If you decide that your business should proceed fully into the digital world, then the first step is cryptography. Cryptography, like identity, has long roots. Kryptos, as taken from Greek means ‘hidden’ and was used in ancient Greece to hide information from unintended recipients. Historians, such as Herodotus, described different techniques on how to maintain confidentiality of classified information. Here, a message would be ciphered using a secret key. The key would be sent to the recipient ahead of time, so that when the message arrived, the recipient could use the key to translate the message back into plain text. The problem with this system is that the secret key has to be communicated over a secure channel and as the Roman’s found out, as well as countless others, a secure channel is slow and difficult to maintain whether it be physical or virtual. Additionally, if the secret key is intercepted by a malicious recipient, then all messages using that key would no longer be confidential.

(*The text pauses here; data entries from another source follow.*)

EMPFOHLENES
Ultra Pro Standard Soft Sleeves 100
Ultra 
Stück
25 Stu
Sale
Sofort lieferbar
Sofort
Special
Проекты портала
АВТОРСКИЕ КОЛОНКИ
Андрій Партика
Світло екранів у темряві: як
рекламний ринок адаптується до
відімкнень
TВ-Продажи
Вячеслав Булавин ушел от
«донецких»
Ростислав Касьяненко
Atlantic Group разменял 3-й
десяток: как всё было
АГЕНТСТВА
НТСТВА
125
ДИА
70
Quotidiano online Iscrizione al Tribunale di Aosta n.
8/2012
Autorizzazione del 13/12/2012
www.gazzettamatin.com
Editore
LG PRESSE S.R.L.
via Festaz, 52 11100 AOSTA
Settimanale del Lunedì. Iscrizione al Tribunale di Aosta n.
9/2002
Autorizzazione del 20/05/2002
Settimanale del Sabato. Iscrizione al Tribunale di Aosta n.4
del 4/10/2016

Modern cryptography uses asymmetric (two distinct keys) systems. In 1976, Williams Diffie and Martin Hellman illustrated an asymmetric system where the encryption and decryption keys are different, though mathematically dependent on each other, yet it is impossible to derive one from the other. This is known as the public key (encryption) and the private key (decryption). Researchers, Rivest, Shamir and Addleman built upon this illustration and invented an algorithm named RSA to perform asymmetric cryptography. Here, a public key is posted on a server and anyone who wishes to communicate to the holder of a private key, must encrypt the message with holder’s public key. Therefore, only the holder can decrypt the message and the information does not need to be sent via secure channel.

This kind of cryptography is the basis for the modern advanced electronic signature or digital signature (details of digital certificates, CAs and PKI will be discussed in the future). Modern digital signatures utilize a summary of the message to be signed to save on computational costs. Here, the signer of a message uses a cryptographic hash function to sign a summary of the original data using their private key. If another party wishes to verify this signature, they must separate the data or message using the same hash function (summary) as the sender did. The party then applies the decryption or public key from the signer to the message, which also produces a summary. If the two summary values are a match then the following is true: 1) The message or data was indeed signed by the signer (authenticated). 2)The message or data was not modified between the signing event and verification, otherwise the summary values would not match.

These two points greatly enhance the robustness of the signature event within the modern digital environment and offer a more effective methodology to protect against fraud, meet compliance standards and allow the work environment to move away from paper with confidence.